Never have so many voices sounded so quiet. It was obvious right from the start; Sutton Fen is a place that isn’t used to people. The low brick buildings of Longmoor farm crouch on the edge of the fen at the bottom of a meandering, high-hedged lane. They look like they are sheltering from something, backs hunched in to the wind, heavy doors closed, cow sheds empty. The warden comes out to greet me, blinking from the daylight streaming from vast skies as he steps from his solitary porta-cabin office. I’m here because I’m lucky. Lucky because I only live down the road to Sutton Fen and lucky that, because today I’m being given a tour of the place, something otherwise unavailable.  

It would be easy to imagine that Sutton Fen is the last of the great untouched Broadland wildernesses.
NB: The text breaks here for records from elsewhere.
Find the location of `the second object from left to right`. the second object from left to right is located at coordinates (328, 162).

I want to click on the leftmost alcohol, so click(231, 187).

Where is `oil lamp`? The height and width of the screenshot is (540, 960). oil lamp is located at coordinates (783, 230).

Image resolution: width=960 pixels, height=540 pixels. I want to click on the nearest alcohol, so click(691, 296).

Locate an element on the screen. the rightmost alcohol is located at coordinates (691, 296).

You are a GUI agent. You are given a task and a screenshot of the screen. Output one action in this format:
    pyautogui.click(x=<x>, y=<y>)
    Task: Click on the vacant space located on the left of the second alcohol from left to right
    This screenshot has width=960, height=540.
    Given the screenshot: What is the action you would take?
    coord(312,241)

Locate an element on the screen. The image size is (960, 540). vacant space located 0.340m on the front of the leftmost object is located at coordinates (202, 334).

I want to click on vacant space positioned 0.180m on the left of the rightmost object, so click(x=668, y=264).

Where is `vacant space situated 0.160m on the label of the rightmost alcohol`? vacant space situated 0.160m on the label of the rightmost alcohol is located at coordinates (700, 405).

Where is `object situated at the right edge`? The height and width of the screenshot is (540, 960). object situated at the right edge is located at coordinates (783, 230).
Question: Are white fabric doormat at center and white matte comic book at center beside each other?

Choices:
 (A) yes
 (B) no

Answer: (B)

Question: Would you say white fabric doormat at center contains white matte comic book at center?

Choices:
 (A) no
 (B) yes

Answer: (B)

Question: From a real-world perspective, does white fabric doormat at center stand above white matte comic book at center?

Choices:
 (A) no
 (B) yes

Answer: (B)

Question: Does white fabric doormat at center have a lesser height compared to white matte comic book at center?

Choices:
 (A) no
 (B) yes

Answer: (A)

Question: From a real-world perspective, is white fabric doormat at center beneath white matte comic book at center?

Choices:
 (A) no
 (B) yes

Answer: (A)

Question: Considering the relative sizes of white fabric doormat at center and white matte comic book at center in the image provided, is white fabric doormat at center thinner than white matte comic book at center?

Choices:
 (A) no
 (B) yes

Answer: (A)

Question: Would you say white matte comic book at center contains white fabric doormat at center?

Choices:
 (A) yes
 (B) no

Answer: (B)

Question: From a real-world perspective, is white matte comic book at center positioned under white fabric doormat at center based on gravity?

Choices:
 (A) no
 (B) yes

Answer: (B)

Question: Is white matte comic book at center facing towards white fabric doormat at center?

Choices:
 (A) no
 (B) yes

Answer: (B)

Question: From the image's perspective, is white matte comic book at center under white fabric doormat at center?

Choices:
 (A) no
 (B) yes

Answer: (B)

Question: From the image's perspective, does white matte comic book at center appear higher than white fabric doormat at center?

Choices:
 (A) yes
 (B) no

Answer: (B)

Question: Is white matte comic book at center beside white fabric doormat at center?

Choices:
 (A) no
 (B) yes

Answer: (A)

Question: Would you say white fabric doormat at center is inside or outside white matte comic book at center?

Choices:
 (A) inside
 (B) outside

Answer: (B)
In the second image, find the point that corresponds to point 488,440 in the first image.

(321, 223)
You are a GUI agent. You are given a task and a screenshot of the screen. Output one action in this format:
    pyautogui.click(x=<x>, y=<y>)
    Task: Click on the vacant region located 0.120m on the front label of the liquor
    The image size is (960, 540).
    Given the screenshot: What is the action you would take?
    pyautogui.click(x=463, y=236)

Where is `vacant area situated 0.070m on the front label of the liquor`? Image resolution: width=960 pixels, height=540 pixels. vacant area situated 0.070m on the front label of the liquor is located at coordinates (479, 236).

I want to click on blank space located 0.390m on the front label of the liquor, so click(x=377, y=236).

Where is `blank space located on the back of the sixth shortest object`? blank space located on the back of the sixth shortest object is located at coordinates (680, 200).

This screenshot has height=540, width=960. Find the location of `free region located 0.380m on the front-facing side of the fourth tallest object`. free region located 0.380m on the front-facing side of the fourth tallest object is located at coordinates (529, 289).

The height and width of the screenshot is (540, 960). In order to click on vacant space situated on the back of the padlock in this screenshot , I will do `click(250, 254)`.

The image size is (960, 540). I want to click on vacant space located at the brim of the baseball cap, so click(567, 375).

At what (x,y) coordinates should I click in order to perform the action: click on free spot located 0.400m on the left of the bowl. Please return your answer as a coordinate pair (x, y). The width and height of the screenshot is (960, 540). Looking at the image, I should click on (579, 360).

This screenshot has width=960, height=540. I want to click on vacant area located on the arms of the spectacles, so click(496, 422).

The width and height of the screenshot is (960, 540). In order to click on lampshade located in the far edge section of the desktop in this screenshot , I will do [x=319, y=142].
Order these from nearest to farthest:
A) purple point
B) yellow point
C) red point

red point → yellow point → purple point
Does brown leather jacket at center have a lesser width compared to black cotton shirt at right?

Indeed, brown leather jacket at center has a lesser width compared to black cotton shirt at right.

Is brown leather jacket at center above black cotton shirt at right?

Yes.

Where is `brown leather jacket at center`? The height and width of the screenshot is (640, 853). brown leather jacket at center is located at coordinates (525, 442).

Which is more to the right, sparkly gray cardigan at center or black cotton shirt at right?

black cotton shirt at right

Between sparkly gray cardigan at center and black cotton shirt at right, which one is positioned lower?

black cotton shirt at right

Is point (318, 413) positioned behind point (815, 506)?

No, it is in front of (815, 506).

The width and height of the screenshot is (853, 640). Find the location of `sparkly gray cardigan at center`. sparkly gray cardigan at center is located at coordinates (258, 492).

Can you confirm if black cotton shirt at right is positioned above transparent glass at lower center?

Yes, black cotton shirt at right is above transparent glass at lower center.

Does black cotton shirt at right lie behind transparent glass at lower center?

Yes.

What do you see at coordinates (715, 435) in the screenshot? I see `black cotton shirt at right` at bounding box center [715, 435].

A grey heron at close-range veers out of eyeshot, great wing beats echoing on a windless morning and a coot chirrups from the watery depths of a silent dyke running the length of the rough grass meadow we walk across. Unlike Springtime, when the reeds are alive with sedge and reed warblers and the buzz of dragonflies, nothing else stirs. The dusty coloured tussocks of the fen stretch away towards the horizon and the newly dug ponds we have come to look at sit glassily on chocolate coloured peat. But Sutton wouldn’t be where it is today – a habitat of almost sacrosanct value – if it weren’t for the interjection of whole troops of supporting folk. Perhaps it isn’t so untouched after all.

Prior to Sutton Fen being managed by the RSPB it’s owner worked tirelessly with the Broads Authority to push back the encroaching waves of scrubby alder and rush to maintain and improve the fenland habitat struggling to thrive beneath. The Norfolk Wildlife Trust came to assiduously trim around rare plants as they emerged from their watery beds, trying to give them every chance of survival.  Then Natural England stepped up to help return the fen to optimum condition.

Since then the RSPB have been helped unflinchingly by teams of volunteers, standing knee deep in smelly mud to rake reed, dig ponds and cut scrub, all to maintain Sutton at it’s richest, fertile best. Knowledgeable answers have been given to questions asked from near every expert that could be drawn upon; Pond Conservation, Environment Agency, Butterfly Conservation to name but a few. And where would we be without the money to fund all this work?  Thanks to a grant from WREN this is what we, collectively, can do. We can bring together great minds, hard-working hands, and the quietest united front you could ever witness to encourage one of our most delicate and valuable habitats to thrive.